Transcribed page contents
##########

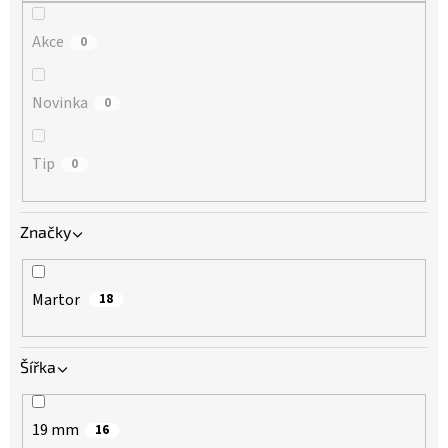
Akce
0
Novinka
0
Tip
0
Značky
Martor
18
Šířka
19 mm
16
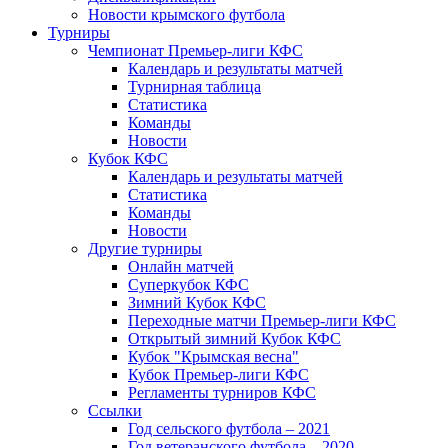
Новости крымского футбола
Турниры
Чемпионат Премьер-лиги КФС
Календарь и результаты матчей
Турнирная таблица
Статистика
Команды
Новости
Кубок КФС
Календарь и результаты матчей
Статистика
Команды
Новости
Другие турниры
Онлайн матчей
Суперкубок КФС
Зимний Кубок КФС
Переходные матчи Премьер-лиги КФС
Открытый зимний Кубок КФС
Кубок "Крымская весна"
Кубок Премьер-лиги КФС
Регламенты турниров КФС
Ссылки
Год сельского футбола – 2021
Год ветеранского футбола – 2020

##########

Please repeat each line above exactly as it appears, but omit the pictures.

» TASK OUTPUT:
Akce
0
Novinka
0
Tip
0
Značky
Martor
18
Šířka
19 mm
16
Новости крымского футбола
Турниры
Чемпионат Премьер-лиги КФС
Календарь и результаты матчей
Турнирная таблица
Статистика
Команды
Новости
Кубок КФС
Календарь и результаты матчей
Статистика
Команды
Новости
Другие турниры
Онлайн матчей
Суперкубок КФС
Зимний Кубок КФС
Переходные матчи Премьер-лиги КФС
Открытый зимний Кубок КФС
Кубок "Крымская весна"
Кубок Премьер-лиги КФС
Регламенты турниров КФС
Ссылки
Год сельского футбола – 2021
Год ветеранского футбола – 2020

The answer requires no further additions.